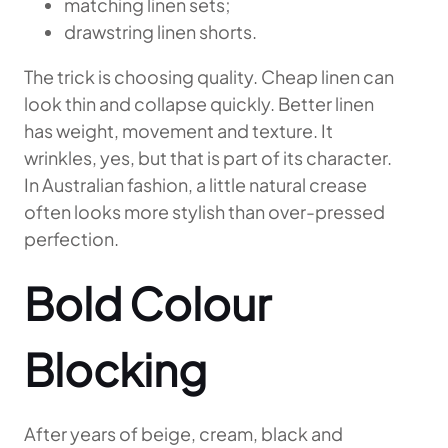
matching linen sets;
drawstring linen shorts.
The trick is choosing quality. Cheap linen can
look thin and collapse quickly. Better linen
has weight, movement and texture. It
wrinkles, yes, but that is part of its character.
In Australian fashion, a little natural crease
often looks more stylish than over-pressed
perfection.
Bold Colour
Blocking
After years of beige, cream, black and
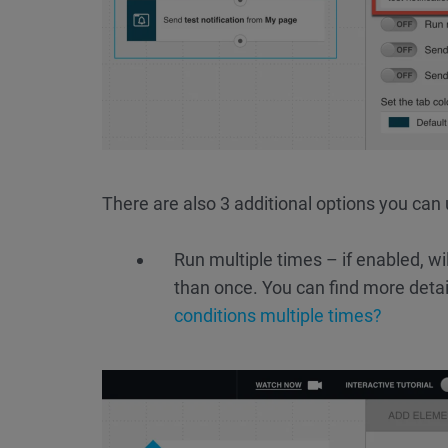
There are also 3 additional options you can 
Run multiple times – if enabled, wi
than once. You can find more detai
conditions multiple times?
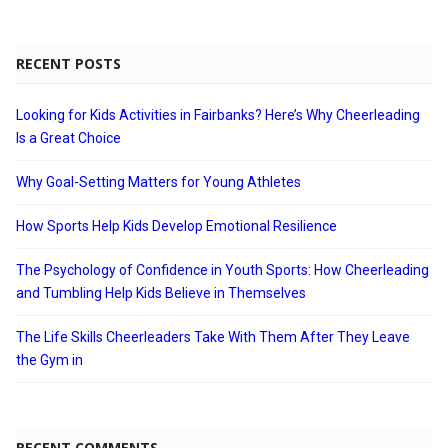
RECENT POSTS
Looking for Kids Activities in Fairbanks? Here’s Why Cheerleading
Is a Great Choice
Why Goal-Setting Matters for Young Athletes
How Sports Help Kids Develop Emotional Resilience
The Psychology of Confidence in Youth Sports: How Cheerleading
and Tumbling Help Kids Believe in Themselves
The Life Skills Cheerleaders Take With Them After They Leave
the Gym in
RECENT COMMENTS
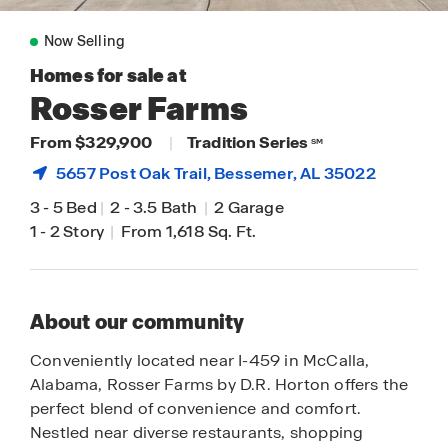
Now Selling
Homes for sale at
Rosser Farms
From $329,900
|
Tradition Series
SM
5657 Post Oak Trail,
Bessemer
, AL 35022
3
-
5 Bed
|
2
-
3.5 Bath
|
2 Garage
1
-
2 Story
|
From 1,618 Sq. Ft.
About our community
Conveniently located near I-459 in McCalla,
Alabama, Rosser Farms by D.R. Horton offers the
perfect blend of convenience and comfort.
Nestled near diverse restaurants, shopping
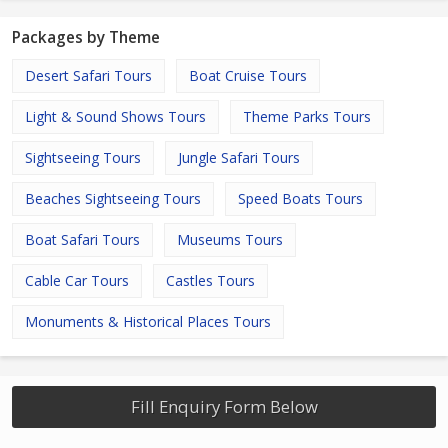
Packages by Theme
Desert Safari Tours
Boat Cruise Tours
Light & Sound Shows Tours
Theme Parks Tours
Sightseeing Tours
Jungle Safari Tours
Beaches Sightseeing Tours
Speed Boats Tours
Boat Safari Tours
Museums Tours
Cable Car Tours
Castles Tours
Monuments & Historical Places Tours
Fill Enquiry Form Below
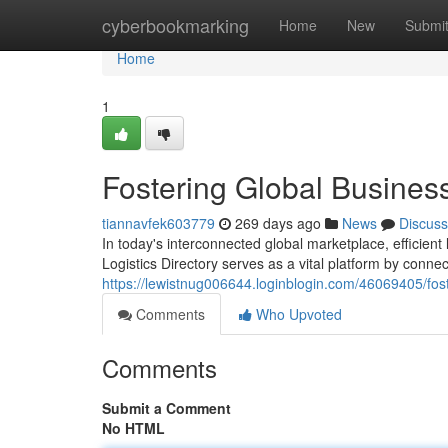
Home
cyberbookmarking
Home
New
Submi
Home
1
Fostering Global Busines
tiannavfek603779
269 days ago
News
Discuss
In today's interconnected global marketplace, efficien
Logistics Directory serves as a vital platform by connec
https://lewistnug006644.loginblogin.com/46069405/fos
Comments
Who Upvoted
Comments
Submit a Comment
No HTML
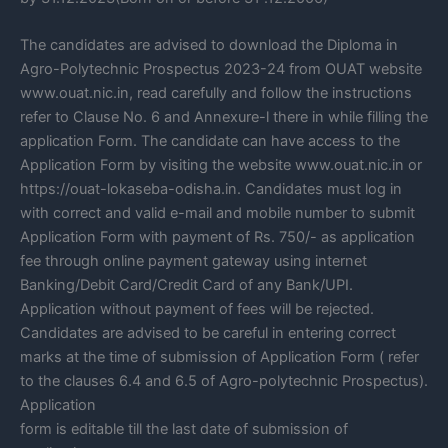
The candidates are advised to download the Diploma in
Agro-Polytechnic Prospectus 2023-24 from OUAT website
www.ouat.nic.in, read carefully and follow the instructions
refer to Clause No. 6 and Annexure-l there in while filling the
application Form. The candidate can have access to the
Application Form by visiting the website www.ouat.nic.in or
https://ouat-lokaseba-odisha.in. Candidates must log in
with correct and valid e-mail and mobile number to submit
Application Form with payment of Rs. 750/- as application
fee through online payment gateway using internet
Banking/Debit Card/Credit Card of any Bank/UPI.
Application without payment of fees will be rejected.
Candidates are advised to be careful in entering correct
marks at the time of submission of Application Form ( refer
to the clauses 6.4 and 6.5 of Agro-polytechnic Prospectus).
Application
form is editable till the last date of submission of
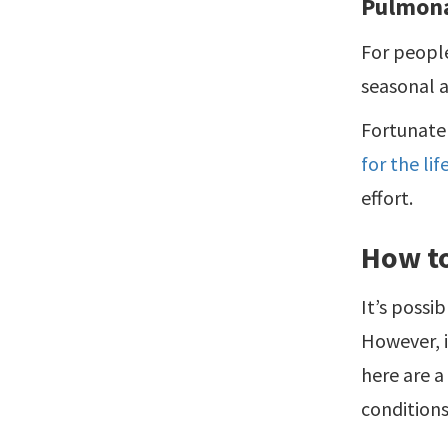
Pulmona
For people
seasonal a
Fortunatel
for the li
effort.
How to
It’s possi
However, 
here are a
conditions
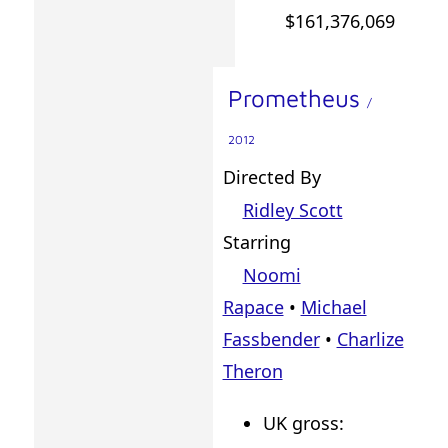
$161,376,069
Prometheus
/
2012
Directed By
Ridley Scott
Starring
Noomi
Rapace
•
Michael
Fassbender
•
Charlize
Theron
UK gross:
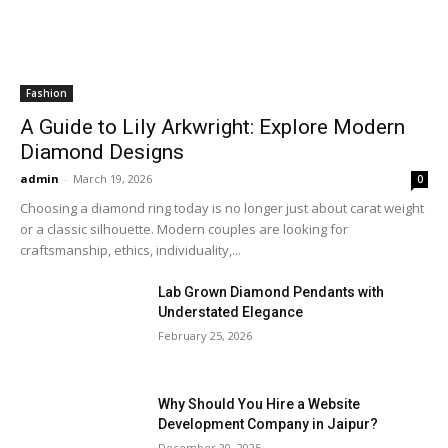
Fashion
A Guide to Lily Arkwright: Explore Modern
Diamond Designs
admin
-
March 19, 2026
0
Choosing a diamond ring today is no longer just about carat weight
or a classic silhouette. Modern couples are looking for
craftsmanship, ethics, individuality,...
Lab Grown Diamond Pendants with
Understated Elegance
February 25, 2026
Why Should You Hire a Website
Development Company in Jaipur?
December 20, 2025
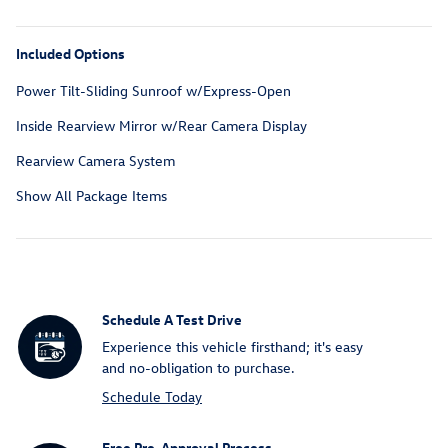
Included Options
Power Tilt-Sliding Sunroof w/Express-Open
Inside Rearview Mirror w/Rear Camera Display
Rearview Camera System
Show All Package Items
Schedule A Test Drive
Experience this vehicle firsthand; it's easy
and no-obligation to purchase.
Schedule Today
Free Pre-Approval Process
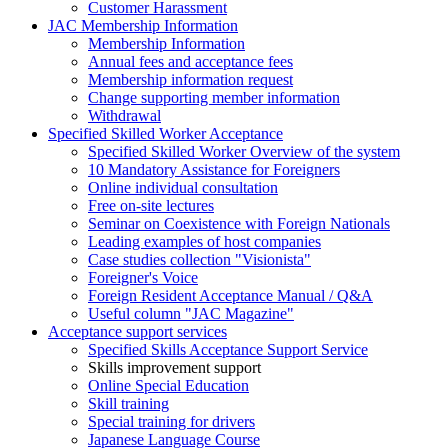
Customer Harassment
JAC Membership Information
Membership Information
Annual fees and acceptance fees
Membership information request
Change supporting member information
Withdrawal
Specified Skilled Worker Acceptance
Specified Skilled Worker Overview of the system
10 Mandatory Assistance for Foreigners
Online individual consultation
Free on-site lectures
Seminar on Coexistence with Foreign Nationals
Leading examples of host companies
Case studies collection "Visionista"
Foreigner's Voice
Foreign Resident Acceptance Manual / Q&A
Useful column "JAC Magazine"
Acceptance support services
Specified Skills Acceptance Support Service
Skills improvement support
Online Special Education
Skill training
Special training for drivers
Japanese Language Course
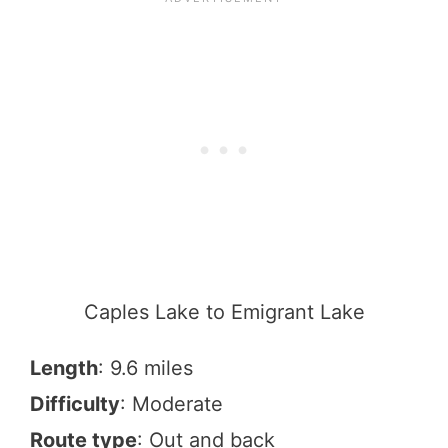
Caples Lake to Emigrant Lake
Length
: 9.6 miles
Difficulty
: Moderate
Route type
: Out and back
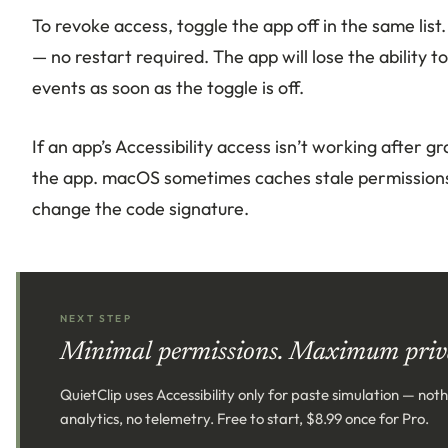
To revoke access, toggle the app off in the same lis
— no restart required. The app will lose the ability 
events as soon as the toggle is off.
If an app’s Accessibility access isn’t working after g
the app. macOS sometimes caches stale permissions,
change the code signature.
NEXT STEP
Minimal permissions. Maximum priv
QuietClip uses Accessibility only for paste simulation — not
analytics, no telemetry. Free to start, $8.99 once for Pro.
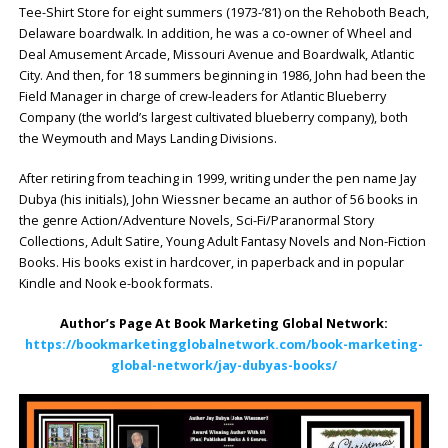
Tee-Shirt Store for eight summers (1973-’81) on the Rehoboth Beach,
Delaware boardwalk. In addition, he was a co-owner of Wheel and
Deal Amusement Arcade, Missouri Avenue and Boardwalk, Atlantic
City. And then, for 18 summers beginning in 1986, John had been the
Field Manager in charge of crew-leaders for Atlantic Blueberry
Company (the world’s largest cultivated blueberry company), both
the Weymouth and Mays Landing Divisions.
After retiring from teaching in 1999, writing under the pen name Jay
Dubya (his initials), John Wiessner became an author of 56 books in
the genre Action/Adventure Novels, Sci-Fi/Paranormal Story
Collections, Adult Satire, Young Adult Fantasy Novels and Non-Fiction
Books. His books exist in hardcover, in paperback and in popular
Kindle and Nook e-book formats.
Author’s Page At Book Marketing Global Network:
https://bookmarketingglobalnetwork.com/book-marketing-
global-network/jay-dubyas-books/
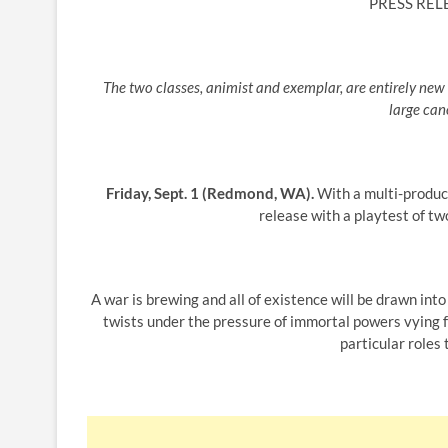
PRESS REL
The two classes, animist and exemplar, are entirely new 
large can
Friday, Sept. 1 (Redmond, WA).
With a multi-product
release with a playtest of tw
A war is brewing and all of existence will be drawn into
twists under the pressure of immortal powers vying 
particular roles 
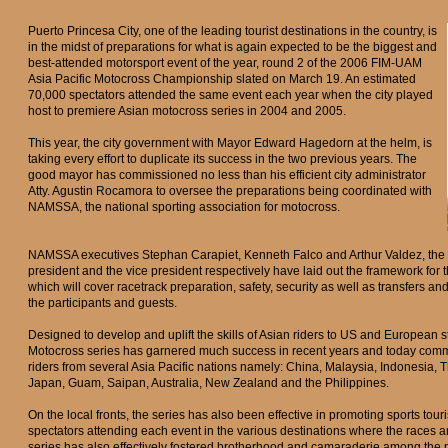
Puerto Princesa City, one of the leading tourist destinations in the country, is
in the midst of preparations for what is again expected to be the biggest and
best-attended motorsport event of the year, round 2 of the 2006 FIM-UAM
Asia Pacific Motocross Championship slated on March 19. An estimated
70,000 spectators attended the same event each year when the city played
host to premiere Asian motocross series in 2004 and 2005.
This year, the city government with Mayor Edward Hagedorn at the helm, is
taking every effort to duplicate its success in the two previous years. The
good mayor has commissioned no less than his efficient city administrator
Atty. Agustin Rocamora to oversee the preparations being coordinated with
NAMSSA, the national sporting association for motocross.
NAMSSA executives Stephan Carapiet, Kenneth Falco and Arthur Valdez, the 
president and the vice president respectively have laid out the framework fo
which will cover racetrack preparation, safety, security as well as transfers a
the participants and guests.
Designed to develop and uplift the skills of Asian riders to US and European 
Motocross series has garnered much success in recent years and today com
riders from several Asia Pacific nations namely: China, Malaysia, Indonesia, T
Japan, Guam, Saipan, Australia, New Zealand and the Philippines.
On the local fronts, the series has also been effective in promoting sports tou
spectators attending each event in the various destinations where the races a
series has also effectively fostered brotherhood and camaraderie among the 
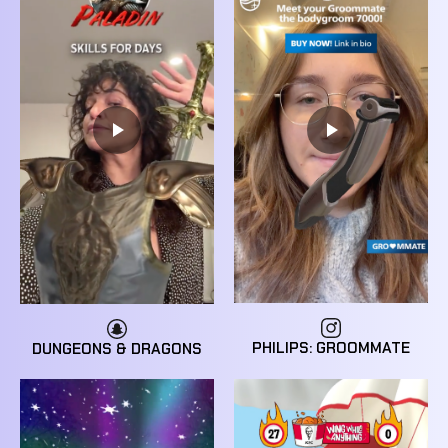
PHILIPS: GROOMMATE
DUNGEONS & DRAGONS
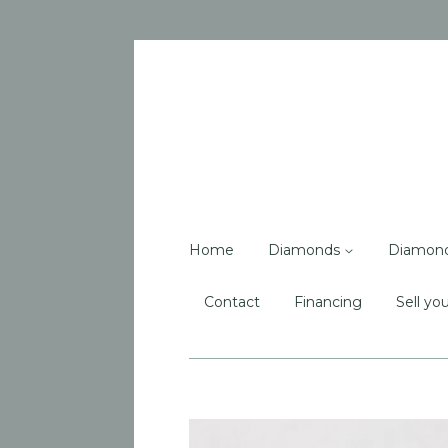
Home
Diamonds
Diamon
Contact
Financing
Sell you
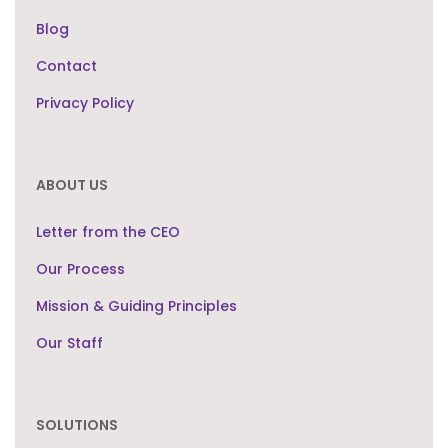
Blog
Contact
Privacy Policy
ABOUT US
Letter from the CEO
Our Process
Mission & Guiding Principles
Our Staff
SOLUTIONS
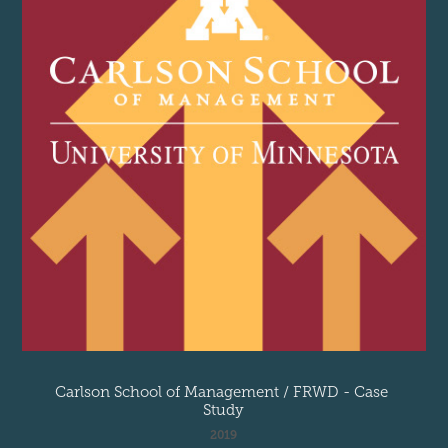
Carlson School of Management / FRWD - Case 
Study
2019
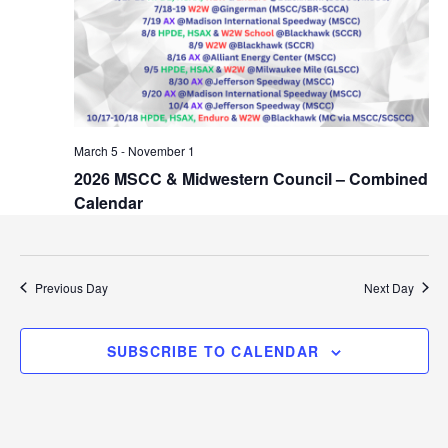
i
r
g
a
c
t
h
i
o
a
March 5
-
November 1
n
2026 MSCC & Midwestern Council – Combined
n
Calendar
d
V
Previous Day
Next Day
i
e
SUBSCRIBE TO CALENDAR
w
s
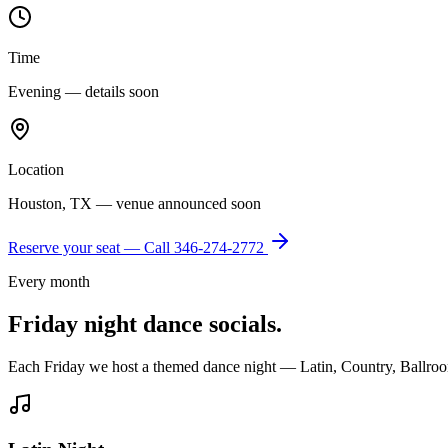
Time
Evening — details soon
Location
Houston, TX — venue announced soon
Reserve your seat — Call
346-274-2772
Every month
Friday night dance socials.
Each Friday we host a themed dance night — Latin, Country, Ballroo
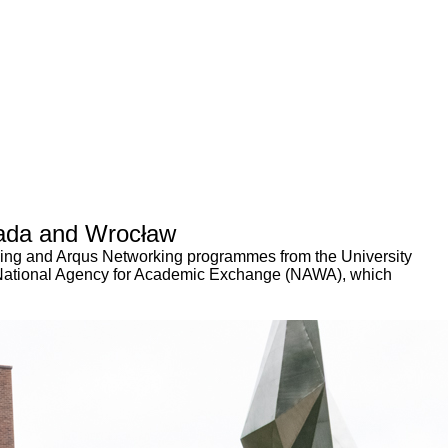
anada and Wrocław
ning and Arqus Networking programmes from the University
h National Agency for Academic Exchange (NAWA), which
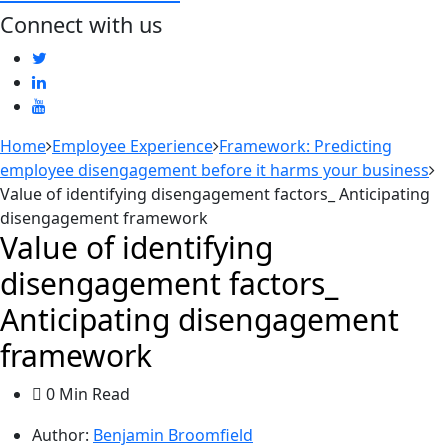
Connect with us
Home
Employee Experience
Framework: Predicting
employee disengagement before it harms your business
Value of identifying disengagement factors_ Anticipating
disengagement framework
Value of identifying
disengagement factors_
Anticipating disengagement
framework
0 Min Read
Author:
Benjamin Broomfield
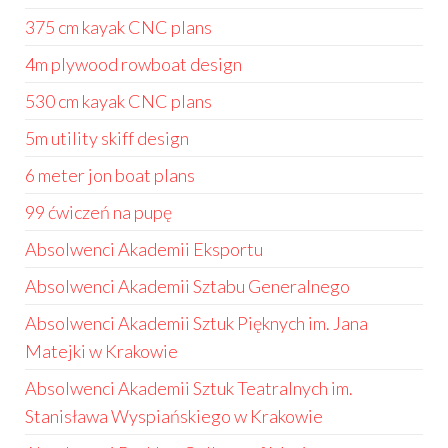
375 cm kayak CNC plans
4m plywood rowboat design
530 cm kayak CNC plans
5m utility skiff design
6 meter jon boat plans
99 ćwiczeń na pupę
Absolwenci Akademii Eksportu
Absolwenci Akademii Sztabu Generalnego
Absolwenci Akademii Sztuk Pięknych im. Jana
Matejki w Krakowie
Absolwenci Akademii Sztuk Teatralnych im.
Stanisława Wyspiańskiego w Krakowie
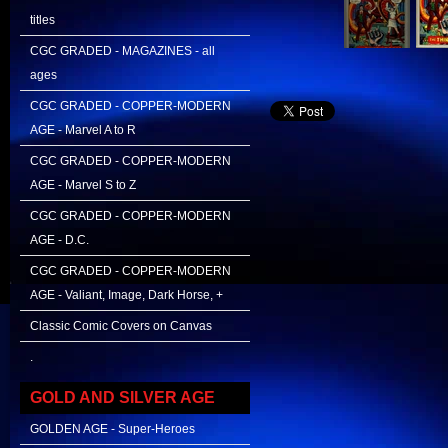
titles
CGC GRADED - MAGAZINES - all
ages
CGC GRADED - COPPER-MODERN
AGE - Marvel A to R
CGC GRADED - COPPER-MODERN
AGE - Marvel S to Z
CGC GRADED - COPPER-MODERN
AGE - D.C.
CGC GRADED - COPPER-MODERN
AGE - Valiant, Image, Dark Horse, +
Classic Comic Covers on Canvas
.
GOLD AND SILVER AGE
GOLDEN AGE - Super-Heroes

..............................

**DESCRIPTION OF THE TASK:** Only the lines above that hold "Value" are wanted. Show every one of them.

**RESPONSE:**
Value of identifying disengagement factors_ Anticipating
Value of identifying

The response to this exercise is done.